I'm going to just come out and say it. I miss you. I really do I miss you. I don't miss your crazy ways or your moodiness. I don't miss your bouts of anger and vindictiveness. I don't miss your logic or thought process. I don't miss our conversations or your taste in anything. Come to think of it the only I really miss is your body and our incredible sex life. I miss how our bodies just seemed made for each other and how well we were able to connect sexually. Our sexual chemistry I guess is what I miss about you.
I miss you answering your door naked or with just a towel on whenever I came over. I miss holding your naked body against me. I miss looking at you walk around naked and getting you naked. I always enjoyed stripping your clothes off of you and it was amazing to have you do the same to me. I miss the way you would unbuckle my belt and zip down my pants (I never knew how sexy of a sound that could be) I miss your take charge attitude sexually. I miss you modeling high heels for me naked and always being honest with how horny you felt and your sexual expression.

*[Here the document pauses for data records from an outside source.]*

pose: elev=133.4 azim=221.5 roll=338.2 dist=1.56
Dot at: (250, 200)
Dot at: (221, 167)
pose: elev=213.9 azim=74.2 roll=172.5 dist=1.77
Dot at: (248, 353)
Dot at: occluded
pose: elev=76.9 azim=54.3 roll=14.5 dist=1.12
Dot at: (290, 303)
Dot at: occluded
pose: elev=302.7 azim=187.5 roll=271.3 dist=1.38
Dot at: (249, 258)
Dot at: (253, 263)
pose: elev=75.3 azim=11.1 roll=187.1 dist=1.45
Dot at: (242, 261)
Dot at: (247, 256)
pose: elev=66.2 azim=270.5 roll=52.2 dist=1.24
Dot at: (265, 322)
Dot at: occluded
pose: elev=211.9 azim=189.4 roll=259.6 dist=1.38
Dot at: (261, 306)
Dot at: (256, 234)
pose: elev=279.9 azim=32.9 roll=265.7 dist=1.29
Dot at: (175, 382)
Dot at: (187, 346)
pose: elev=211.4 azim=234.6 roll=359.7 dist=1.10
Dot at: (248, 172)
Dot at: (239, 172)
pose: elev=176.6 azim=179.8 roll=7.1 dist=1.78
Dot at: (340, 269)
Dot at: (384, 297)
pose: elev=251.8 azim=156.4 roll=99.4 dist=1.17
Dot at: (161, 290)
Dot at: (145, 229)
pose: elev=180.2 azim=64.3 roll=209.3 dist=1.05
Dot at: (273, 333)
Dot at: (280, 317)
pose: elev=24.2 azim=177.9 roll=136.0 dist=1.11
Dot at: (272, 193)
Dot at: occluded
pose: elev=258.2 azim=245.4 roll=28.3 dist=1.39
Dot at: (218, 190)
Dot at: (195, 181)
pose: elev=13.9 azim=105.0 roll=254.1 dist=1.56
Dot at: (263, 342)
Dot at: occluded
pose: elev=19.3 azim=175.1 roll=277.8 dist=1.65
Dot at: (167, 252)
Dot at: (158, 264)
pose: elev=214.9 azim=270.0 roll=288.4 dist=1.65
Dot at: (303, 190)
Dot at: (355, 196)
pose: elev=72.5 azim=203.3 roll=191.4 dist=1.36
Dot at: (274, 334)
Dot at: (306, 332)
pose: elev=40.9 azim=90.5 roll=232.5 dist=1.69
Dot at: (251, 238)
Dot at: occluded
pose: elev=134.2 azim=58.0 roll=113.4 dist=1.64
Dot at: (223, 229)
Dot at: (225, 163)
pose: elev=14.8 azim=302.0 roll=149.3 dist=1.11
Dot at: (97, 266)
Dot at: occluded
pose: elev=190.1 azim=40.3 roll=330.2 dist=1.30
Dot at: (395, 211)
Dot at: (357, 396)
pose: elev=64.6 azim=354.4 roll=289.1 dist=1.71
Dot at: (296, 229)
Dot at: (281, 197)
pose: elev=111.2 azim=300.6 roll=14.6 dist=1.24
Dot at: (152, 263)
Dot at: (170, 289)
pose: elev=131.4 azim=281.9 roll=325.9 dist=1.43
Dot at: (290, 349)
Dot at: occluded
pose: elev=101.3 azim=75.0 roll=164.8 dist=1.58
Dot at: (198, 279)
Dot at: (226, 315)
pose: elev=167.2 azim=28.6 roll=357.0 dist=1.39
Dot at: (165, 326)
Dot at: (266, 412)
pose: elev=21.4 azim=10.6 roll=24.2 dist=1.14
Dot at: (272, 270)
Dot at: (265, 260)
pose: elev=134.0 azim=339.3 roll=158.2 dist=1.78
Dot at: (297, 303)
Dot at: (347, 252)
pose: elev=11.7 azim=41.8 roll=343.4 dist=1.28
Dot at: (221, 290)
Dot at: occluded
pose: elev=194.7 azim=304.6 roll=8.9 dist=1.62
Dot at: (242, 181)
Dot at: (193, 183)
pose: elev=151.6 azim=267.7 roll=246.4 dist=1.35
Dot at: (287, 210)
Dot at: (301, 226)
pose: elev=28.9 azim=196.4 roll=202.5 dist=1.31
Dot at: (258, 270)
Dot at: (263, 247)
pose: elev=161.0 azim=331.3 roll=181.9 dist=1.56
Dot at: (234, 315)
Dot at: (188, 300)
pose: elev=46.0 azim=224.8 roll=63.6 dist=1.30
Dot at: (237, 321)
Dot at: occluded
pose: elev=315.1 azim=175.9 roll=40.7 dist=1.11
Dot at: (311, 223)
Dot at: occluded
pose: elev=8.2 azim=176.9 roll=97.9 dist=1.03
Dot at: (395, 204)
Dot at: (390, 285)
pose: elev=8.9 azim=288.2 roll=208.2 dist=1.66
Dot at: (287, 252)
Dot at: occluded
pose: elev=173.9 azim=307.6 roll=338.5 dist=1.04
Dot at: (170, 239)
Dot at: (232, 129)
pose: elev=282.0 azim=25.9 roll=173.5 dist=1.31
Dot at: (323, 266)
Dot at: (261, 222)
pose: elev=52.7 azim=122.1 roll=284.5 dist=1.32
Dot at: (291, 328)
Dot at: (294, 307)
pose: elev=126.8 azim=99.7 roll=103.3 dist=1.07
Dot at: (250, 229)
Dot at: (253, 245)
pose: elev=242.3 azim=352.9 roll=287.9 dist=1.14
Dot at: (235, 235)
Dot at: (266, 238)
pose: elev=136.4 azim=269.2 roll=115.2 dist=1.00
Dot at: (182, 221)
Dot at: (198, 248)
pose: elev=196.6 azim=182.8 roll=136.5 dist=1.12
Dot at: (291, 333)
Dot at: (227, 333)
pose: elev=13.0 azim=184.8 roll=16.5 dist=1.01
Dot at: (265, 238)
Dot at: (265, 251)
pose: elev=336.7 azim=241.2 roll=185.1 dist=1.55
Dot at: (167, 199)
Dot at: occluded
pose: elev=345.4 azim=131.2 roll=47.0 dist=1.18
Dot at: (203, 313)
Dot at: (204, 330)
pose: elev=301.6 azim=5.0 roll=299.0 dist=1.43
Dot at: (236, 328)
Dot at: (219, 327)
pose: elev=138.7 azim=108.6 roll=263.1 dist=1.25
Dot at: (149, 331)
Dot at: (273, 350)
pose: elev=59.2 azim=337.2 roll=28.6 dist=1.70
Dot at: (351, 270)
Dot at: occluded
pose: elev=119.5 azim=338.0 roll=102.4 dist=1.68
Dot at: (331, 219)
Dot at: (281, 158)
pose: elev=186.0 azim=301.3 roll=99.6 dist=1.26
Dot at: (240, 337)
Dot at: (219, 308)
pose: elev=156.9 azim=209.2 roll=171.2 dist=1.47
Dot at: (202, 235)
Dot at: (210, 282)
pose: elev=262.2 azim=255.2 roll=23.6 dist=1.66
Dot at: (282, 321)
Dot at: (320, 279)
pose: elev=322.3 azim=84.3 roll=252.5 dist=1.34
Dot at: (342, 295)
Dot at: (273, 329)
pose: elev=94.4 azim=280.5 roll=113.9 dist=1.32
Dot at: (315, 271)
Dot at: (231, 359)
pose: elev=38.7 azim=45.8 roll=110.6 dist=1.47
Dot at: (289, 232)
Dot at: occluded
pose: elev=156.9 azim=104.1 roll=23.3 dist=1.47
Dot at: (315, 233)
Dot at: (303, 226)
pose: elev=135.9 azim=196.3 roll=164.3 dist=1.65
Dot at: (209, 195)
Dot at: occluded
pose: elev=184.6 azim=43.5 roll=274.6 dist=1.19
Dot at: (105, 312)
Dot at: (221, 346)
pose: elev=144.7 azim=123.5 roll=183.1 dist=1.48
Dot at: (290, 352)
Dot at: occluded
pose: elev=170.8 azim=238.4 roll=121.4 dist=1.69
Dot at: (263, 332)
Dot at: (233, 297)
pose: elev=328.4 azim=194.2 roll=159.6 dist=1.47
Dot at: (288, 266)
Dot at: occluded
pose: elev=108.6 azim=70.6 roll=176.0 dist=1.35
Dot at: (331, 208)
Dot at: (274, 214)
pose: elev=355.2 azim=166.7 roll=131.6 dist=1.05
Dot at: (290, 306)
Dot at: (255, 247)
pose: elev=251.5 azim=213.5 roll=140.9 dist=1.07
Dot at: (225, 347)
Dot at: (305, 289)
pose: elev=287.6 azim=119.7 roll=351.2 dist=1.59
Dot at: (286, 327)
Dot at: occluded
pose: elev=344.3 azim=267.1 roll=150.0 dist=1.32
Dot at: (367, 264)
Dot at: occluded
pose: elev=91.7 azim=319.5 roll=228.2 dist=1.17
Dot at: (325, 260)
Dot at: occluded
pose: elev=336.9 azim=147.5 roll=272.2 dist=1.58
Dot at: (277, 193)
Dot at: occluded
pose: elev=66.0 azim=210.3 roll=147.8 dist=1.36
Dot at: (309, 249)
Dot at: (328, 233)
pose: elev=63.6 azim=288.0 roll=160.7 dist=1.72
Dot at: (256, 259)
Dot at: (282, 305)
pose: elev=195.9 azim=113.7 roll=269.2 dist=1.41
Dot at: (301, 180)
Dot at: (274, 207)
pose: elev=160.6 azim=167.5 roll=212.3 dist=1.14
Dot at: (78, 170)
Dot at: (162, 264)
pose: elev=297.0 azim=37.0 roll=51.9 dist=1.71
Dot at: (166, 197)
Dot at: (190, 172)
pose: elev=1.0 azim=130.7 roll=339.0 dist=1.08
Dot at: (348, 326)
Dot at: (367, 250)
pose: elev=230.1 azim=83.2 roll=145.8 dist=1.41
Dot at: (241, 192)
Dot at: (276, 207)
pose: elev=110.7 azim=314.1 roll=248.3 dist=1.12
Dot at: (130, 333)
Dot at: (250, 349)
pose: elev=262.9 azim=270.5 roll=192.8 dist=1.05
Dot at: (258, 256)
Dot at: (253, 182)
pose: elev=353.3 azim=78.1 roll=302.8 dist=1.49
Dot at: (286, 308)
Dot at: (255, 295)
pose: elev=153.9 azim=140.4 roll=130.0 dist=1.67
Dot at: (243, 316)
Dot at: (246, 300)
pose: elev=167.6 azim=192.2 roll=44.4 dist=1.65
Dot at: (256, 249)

I miss your tits. I loved everything about them. The size, the shape, the symmetry, the nipples everything about them. I always loved taking your bra off and the warmth, the scent and feel of your breasts against my face. I miss sucking on your nipples and feeling them harden in my mouth. I miss you rubbing your tits in my face and feeding them to me. I miss sucking your nipples so much. I miss kissing your breasts and leaving little marks on them. I loved the way you went topless around the house proud of your love bites. I miss fondling your tits in public and sucking them when we thought no one was around. I miss fucking your tits and you licking and sucking the tip of my cock when it came close to your lips.